12. March 2021
A major problem for training machine learning models for image recognition is the availability of large amounts of visual data that is compliant with data privacy regulations. Our Deep Natural Anonymization (DNAT) automatically anonymizes personally identifiable information in image and video data while keeping relevant visual information and context. This analysis shows that Deep Natural Anonymization has no significant impact on the training of machine learning models compared to using the original images. It is a valuable tool to protect identities when working with image data to train machine learning models.
Sample image from Cityscapes dataset after processed by Deep Natural Anonymization.

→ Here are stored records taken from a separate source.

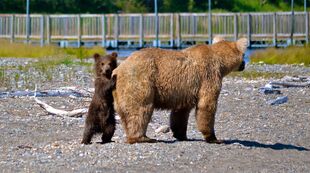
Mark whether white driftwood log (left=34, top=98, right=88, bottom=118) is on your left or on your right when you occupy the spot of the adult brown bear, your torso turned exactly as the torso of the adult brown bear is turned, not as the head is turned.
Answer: on your left

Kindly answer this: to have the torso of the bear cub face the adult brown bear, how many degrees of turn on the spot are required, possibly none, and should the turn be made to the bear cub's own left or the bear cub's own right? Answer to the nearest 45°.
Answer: approximately 45° to the bear cub's own left

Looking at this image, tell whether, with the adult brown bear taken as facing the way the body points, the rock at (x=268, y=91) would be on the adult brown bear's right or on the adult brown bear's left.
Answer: on the adult brown bear's left

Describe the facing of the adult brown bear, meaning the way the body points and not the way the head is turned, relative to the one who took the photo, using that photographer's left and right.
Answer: facing to the right of the viewer

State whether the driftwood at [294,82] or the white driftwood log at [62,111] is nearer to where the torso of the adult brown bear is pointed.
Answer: the driftwood

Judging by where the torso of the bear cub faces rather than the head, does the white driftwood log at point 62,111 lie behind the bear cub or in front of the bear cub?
behind

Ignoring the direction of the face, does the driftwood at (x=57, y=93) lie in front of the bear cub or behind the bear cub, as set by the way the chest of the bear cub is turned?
behind

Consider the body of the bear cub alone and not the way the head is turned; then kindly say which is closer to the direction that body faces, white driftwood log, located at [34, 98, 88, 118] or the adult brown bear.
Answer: the adult brown bear

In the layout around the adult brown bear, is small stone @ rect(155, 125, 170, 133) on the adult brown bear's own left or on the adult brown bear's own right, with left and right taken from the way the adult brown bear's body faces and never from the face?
on the adult brown bear's own left

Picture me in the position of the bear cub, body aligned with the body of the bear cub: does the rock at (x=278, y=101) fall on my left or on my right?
on my left

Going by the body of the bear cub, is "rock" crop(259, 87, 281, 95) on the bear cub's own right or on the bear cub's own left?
on the bear cub's own left
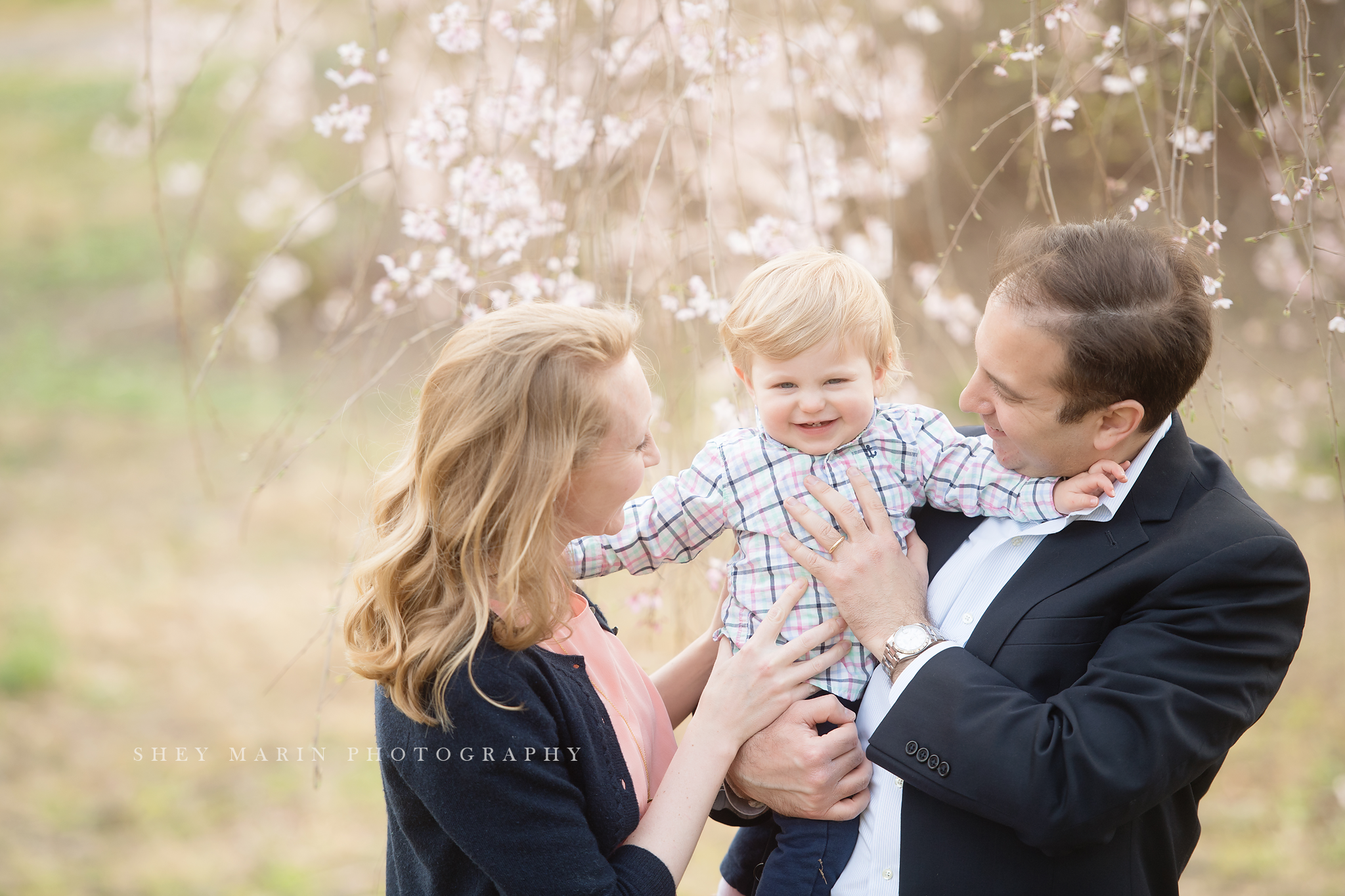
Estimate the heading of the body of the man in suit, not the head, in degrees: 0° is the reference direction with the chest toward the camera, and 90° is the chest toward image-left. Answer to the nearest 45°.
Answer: approximately 45°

How do you evaluate the impact of DNAT on machine learning?
We aimed to use both unmodified data and anonymized data to understand the differences in model accuracy. Keeping the hyperparameters the same for both training paths enables us to say that the differences, if any, are related to the differences between the unmodified and anonymized data.
We chose a standardized publicly available dataset called Cityscapes. It contains images of street scenes recorded from various locations, in different weather conditions, and spanning different dates and times. We used brighter AI’s DNAT to create an anonymized copy of the entire Cityscapes dataset.

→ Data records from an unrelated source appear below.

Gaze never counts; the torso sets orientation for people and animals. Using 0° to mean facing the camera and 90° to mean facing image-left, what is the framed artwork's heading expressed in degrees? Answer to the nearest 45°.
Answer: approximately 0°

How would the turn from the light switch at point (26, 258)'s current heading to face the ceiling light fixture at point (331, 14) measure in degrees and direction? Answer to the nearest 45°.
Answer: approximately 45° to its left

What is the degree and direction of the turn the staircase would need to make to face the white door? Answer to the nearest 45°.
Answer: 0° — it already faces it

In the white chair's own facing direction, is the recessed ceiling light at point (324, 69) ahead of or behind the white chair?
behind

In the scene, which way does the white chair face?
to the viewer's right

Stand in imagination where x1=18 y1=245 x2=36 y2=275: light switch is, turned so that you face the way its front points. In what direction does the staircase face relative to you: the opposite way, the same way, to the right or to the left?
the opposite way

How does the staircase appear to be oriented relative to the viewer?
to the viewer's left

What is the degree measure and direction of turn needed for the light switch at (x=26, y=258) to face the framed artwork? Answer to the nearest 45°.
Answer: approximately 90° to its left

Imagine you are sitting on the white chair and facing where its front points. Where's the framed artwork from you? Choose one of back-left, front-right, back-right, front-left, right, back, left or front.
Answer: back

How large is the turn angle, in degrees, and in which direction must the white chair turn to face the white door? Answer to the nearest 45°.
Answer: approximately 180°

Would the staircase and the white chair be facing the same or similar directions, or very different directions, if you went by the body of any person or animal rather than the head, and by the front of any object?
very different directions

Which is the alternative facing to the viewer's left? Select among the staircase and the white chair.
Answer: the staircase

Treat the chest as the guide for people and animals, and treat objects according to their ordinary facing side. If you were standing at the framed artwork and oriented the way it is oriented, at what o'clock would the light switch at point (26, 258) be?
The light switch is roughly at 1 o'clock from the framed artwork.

We selected a detection and instance segmentation approach called Mask R-CNN for our experiment, most notably due to its applicability to our dataset and its state-of-the-art performance across multiple public benchmarks.
What are the results of your analysis?
Through experiments, we conclude that brighter AI’s DNAT does not have any significant impact on the accuracy of training a state-of-the-art machine learning model named Mask R-CNN on the public Cityscapes dataset. We show that the difference in the mean average precision (mAP) between training such a model on original versus anonymized data is negligible.